- **Spatial change descriptions**:
——

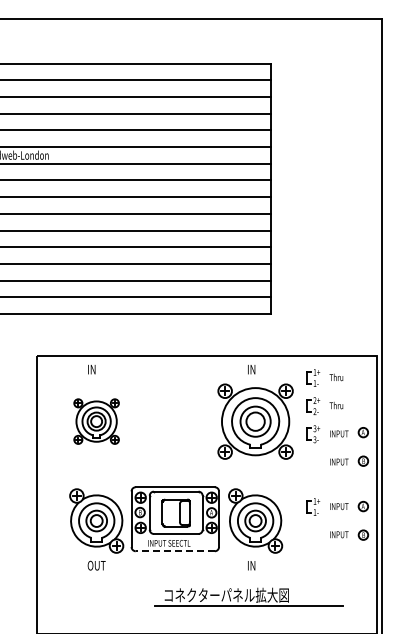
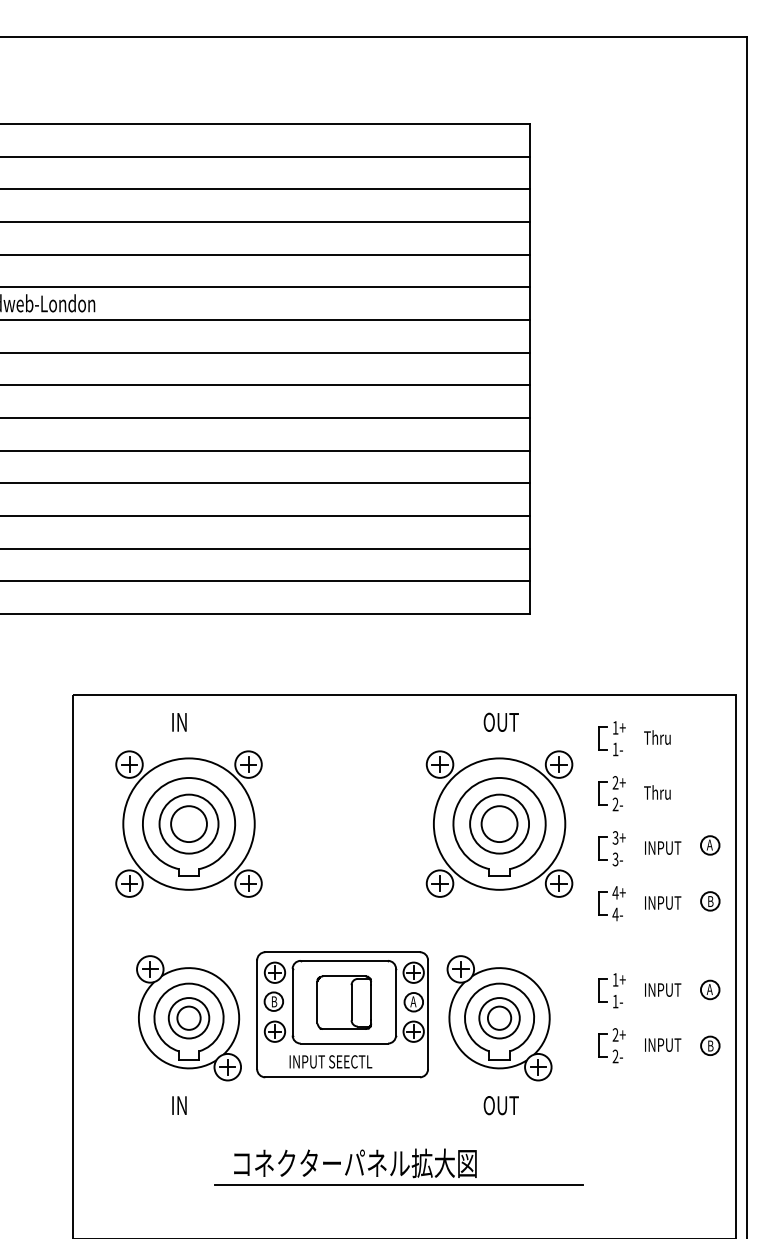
text: (256, 369) -> (501, 722), IN -> OUT
part: (96, 421) -> (188, 823), size x1.67
part: (312, 462) -> (610, 903), added
part: (313, 534) -> (612, 1044), added
line: (175, 551) -> (342, 1077), dashed -> solid
text: (96, 565) -> (188, 1105), OUT -> IN
text: (256, 565) -> (501, 1105), IN -> OUT
part: (248, 596) -> (397, 1165), moved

——

- **Problem**: Every line above must be printed again exactly, pictures excluded.

- **Result**:
text: (256, 369) -> (501, 722), IN -> OUT
part: (96, 421) -> (188, 823), size x1.67
part: (312, 462) -> (610, 903), added
part: (313, 534) -> (612, 1044), added
line: (175, 551) -> (342, 1077), dashed -> solid
text: (96, 565) -> (188, 1105), OUT -> IN
text: (256, 565) -> (501, 1105), IN -> OUT
part: (248, 596) -> (397, 1165), moved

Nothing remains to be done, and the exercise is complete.